A better user experience
Renegotiation is a feature that makes it possible to adjust the parameters of an SSL handshake without requiring an entirely new SSL session. This allows for an improved user experience, a must have for most Ecommerce, media, cloud providers, and SaaS sites.
Here is just one example: a web user visits a web site that is SSL encrypted. After spending some time shopping on that site anonymously the user decides to purchase or log in. Renegotiation will allow the SSL connection with that site to adjust to authenticate the user without requiring a break in the user experience. This way, all the information the user collected as an anonymous site visitor is maintained and protected when they change their status to an authenticated customer.

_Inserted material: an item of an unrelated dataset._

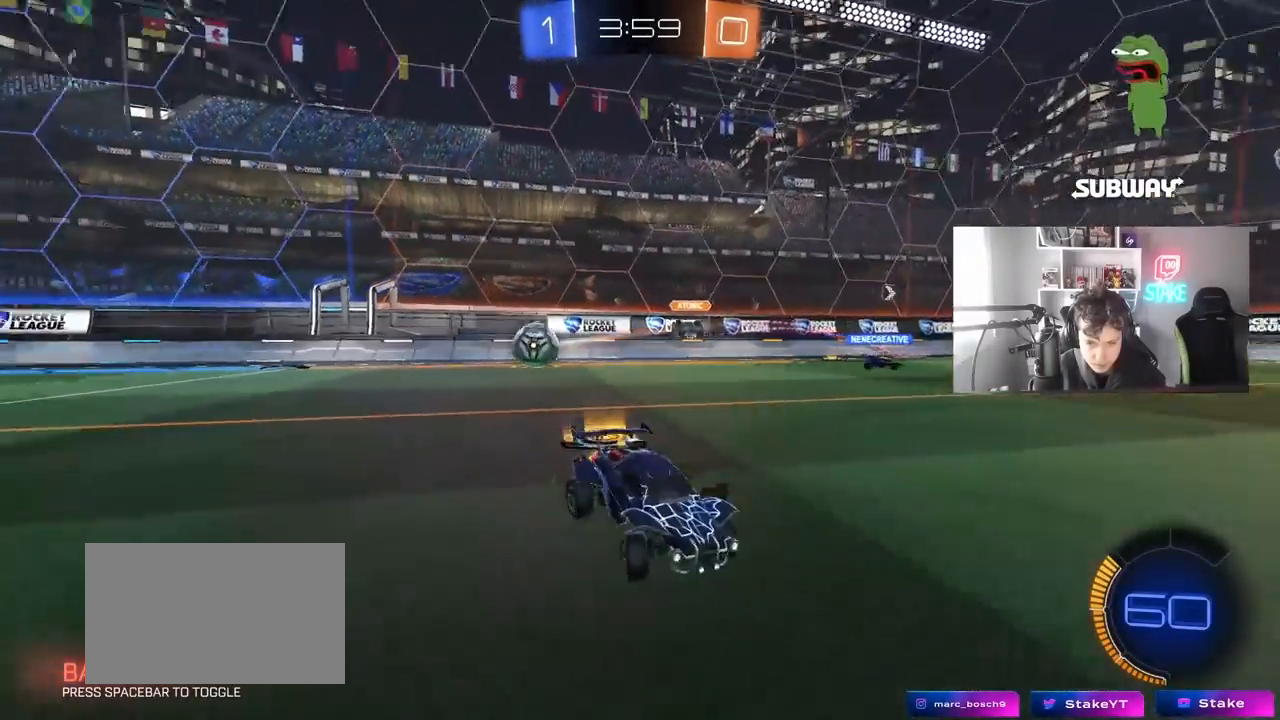
{"keys": ["d", "w"], "mouse": ["left"], "mouse_move": "still", "events": [[33, "mouse_left", "down"]]}
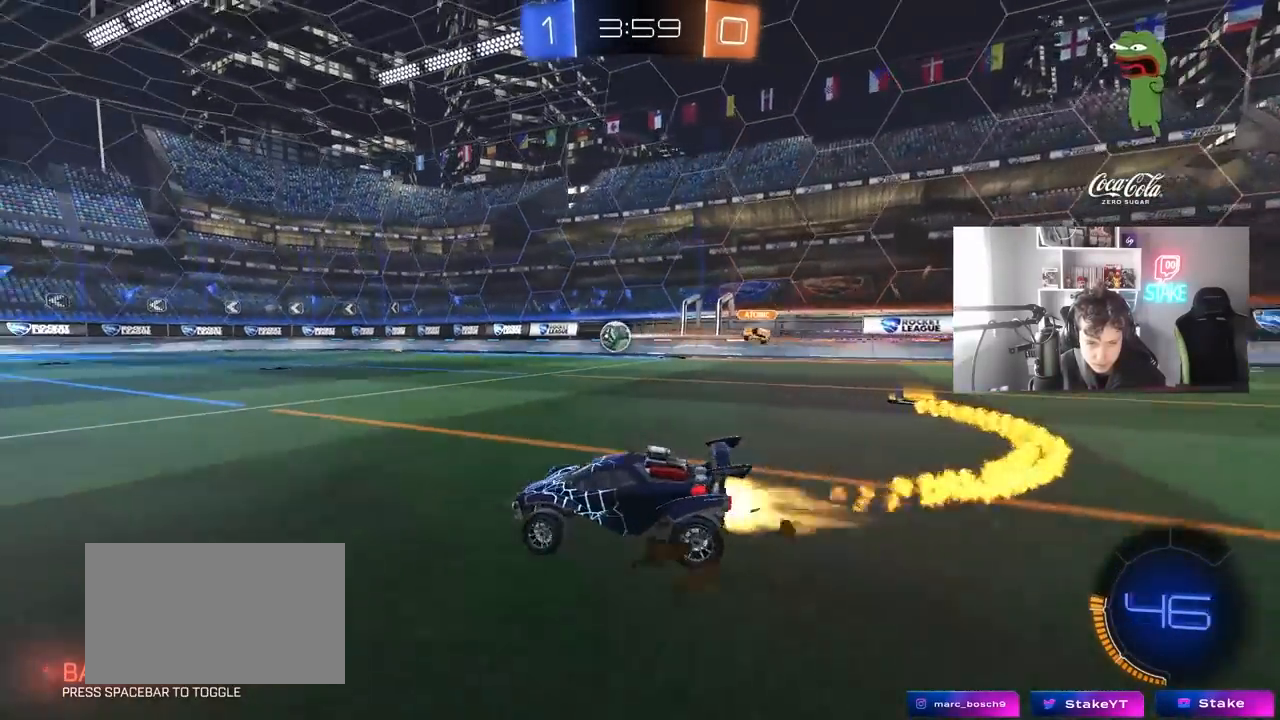
{"keys": ["d", "s", "shift"], "mouse": ["left"], "mouse_move": "still", "events": [[83, "d", "up"], [133, "mouse_right", "down"], [233, "d", "down"], [233, "mouse_right", "up"], [233, "shift", "down"], [317, "mouse_right", "down"], [367, "w", "up"], [417, "s", "down"], [467, "mouse_right", "up"]]}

Protect yourself and others from DDOS attacks
DDOS attacks are an unfortunate reality for our digital world. As with any other attack vector, it will continue to be a race between bad actors who seek to achieve wide scale attacks, and legitimate organizations who work to defend their networks from an expanding threat landscape. However, there are many countermeasures available to prevent or minimize the effectiveness of a DDOS attack, such as SSL accelerators, additional hardware, clean pipe solutions, and more. It is also a very good idea to run malware scans and vulnerability assessments across your network to help protect your assets against a malware infection that could contribute to the effectiveness of an attack.
A truly effective DDOS attack often uses malware to take over an otherwise legitimate machine as a bot to help propagate the attack. So please, guard against inadvertently enabling attacks on others. Make sure you are keeping your anti-virus protection up to date on all your machines.